La cena fue escasa y sencilla: una cazuela de guisado de conejo cazado por Nemo, que compartió con este, junto con lo que quedaba del buen vino tinto de Marc. S.T., sentado frente al fuego de la cocina y reclinado contra la mesa sobre dos de las patas de un taburete de tres, se preguntó si debería intentar plantar vides y si tenía en esos momentos las suficientes ganas de pintar como para encender las antorchas del gran salón. Decidió que no, así que volvió a cavilar sobre el misterioso proceso de la producción de vino, que según Marc era de una complejidad incomprensible. A saber qué cuidados necesitarían las viñas. Bastante tenía ya con quitar las malas hierbas de los ajos. También había algo que siempre se comía los pimientos en cuanto nacían si él no se tomaba la maldita molestia de tumbarse junto a ellos y pasar allí toda la noche.
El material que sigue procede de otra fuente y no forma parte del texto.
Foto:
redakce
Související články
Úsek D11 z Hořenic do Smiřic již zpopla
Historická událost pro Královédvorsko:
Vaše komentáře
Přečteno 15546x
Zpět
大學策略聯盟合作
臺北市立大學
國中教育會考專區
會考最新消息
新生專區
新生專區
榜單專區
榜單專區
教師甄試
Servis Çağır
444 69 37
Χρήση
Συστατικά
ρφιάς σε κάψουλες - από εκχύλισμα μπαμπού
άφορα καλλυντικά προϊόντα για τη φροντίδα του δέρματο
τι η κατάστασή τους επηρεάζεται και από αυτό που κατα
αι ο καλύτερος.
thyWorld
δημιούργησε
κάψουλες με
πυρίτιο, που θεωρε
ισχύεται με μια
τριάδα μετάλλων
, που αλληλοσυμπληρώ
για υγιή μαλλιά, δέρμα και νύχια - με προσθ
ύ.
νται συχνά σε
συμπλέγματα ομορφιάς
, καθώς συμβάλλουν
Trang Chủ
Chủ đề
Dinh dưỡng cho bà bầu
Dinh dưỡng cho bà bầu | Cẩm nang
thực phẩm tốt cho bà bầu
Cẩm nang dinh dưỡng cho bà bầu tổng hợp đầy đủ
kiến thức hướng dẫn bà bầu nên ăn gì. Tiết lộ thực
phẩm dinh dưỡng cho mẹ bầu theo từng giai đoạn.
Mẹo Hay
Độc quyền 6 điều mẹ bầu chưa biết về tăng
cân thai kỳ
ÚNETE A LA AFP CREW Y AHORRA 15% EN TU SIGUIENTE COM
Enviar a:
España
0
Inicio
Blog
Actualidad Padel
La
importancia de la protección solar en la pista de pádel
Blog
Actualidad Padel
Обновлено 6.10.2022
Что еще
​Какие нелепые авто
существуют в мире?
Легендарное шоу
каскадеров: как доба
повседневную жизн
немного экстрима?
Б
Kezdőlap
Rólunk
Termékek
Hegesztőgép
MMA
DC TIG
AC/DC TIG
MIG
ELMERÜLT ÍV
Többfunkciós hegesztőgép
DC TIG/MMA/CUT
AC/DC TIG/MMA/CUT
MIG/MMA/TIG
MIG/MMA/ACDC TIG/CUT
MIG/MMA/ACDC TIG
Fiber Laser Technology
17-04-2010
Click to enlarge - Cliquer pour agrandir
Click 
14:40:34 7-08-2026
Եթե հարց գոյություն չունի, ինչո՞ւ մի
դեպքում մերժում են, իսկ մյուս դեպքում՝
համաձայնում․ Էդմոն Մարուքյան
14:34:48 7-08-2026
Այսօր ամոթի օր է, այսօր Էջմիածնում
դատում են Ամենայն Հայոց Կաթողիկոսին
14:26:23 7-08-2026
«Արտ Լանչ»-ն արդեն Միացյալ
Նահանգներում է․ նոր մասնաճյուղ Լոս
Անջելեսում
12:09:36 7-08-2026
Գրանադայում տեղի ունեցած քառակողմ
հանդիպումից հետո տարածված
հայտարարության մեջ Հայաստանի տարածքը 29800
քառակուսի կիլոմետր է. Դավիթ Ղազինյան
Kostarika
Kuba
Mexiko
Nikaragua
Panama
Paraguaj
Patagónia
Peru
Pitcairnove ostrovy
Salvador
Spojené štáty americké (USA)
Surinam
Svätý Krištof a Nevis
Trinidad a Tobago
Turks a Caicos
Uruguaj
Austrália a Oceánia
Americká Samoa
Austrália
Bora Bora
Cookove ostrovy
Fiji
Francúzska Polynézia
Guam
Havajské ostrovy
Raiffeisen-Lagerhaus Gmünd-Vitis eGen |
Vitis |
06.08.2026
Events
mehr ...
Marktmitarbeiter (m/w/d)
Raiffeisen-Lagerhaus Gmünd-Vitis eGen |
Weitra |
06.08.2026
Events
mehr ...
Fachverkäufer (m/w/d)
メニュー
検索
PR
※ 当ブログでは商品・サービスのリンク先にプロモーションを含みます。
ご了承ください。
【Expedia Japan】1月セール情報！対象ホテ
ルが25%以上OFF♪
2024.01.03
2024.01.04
S.T. suspiró. La luz del fuego titiló sobre los bustos de escayola y los cacharros con pigmentos, formando sombras que hacían que la estancia pareciese llena de una silenciosa multitud en lugar de estar solo ocupada por libros, lienzos y emborronados bosquejos a carboncillo. Se llevó las manos tras la cabeza y contempló las pinturas a medio acabar y los esbozos de esculturas que reflejaban el desorden de lo que había sido su vida esos últimos tres años. Se entregaba a cada nuevo proyecto con gran energía, pero lo único que había terminado desde que estaba allí era el cuadro de la armería.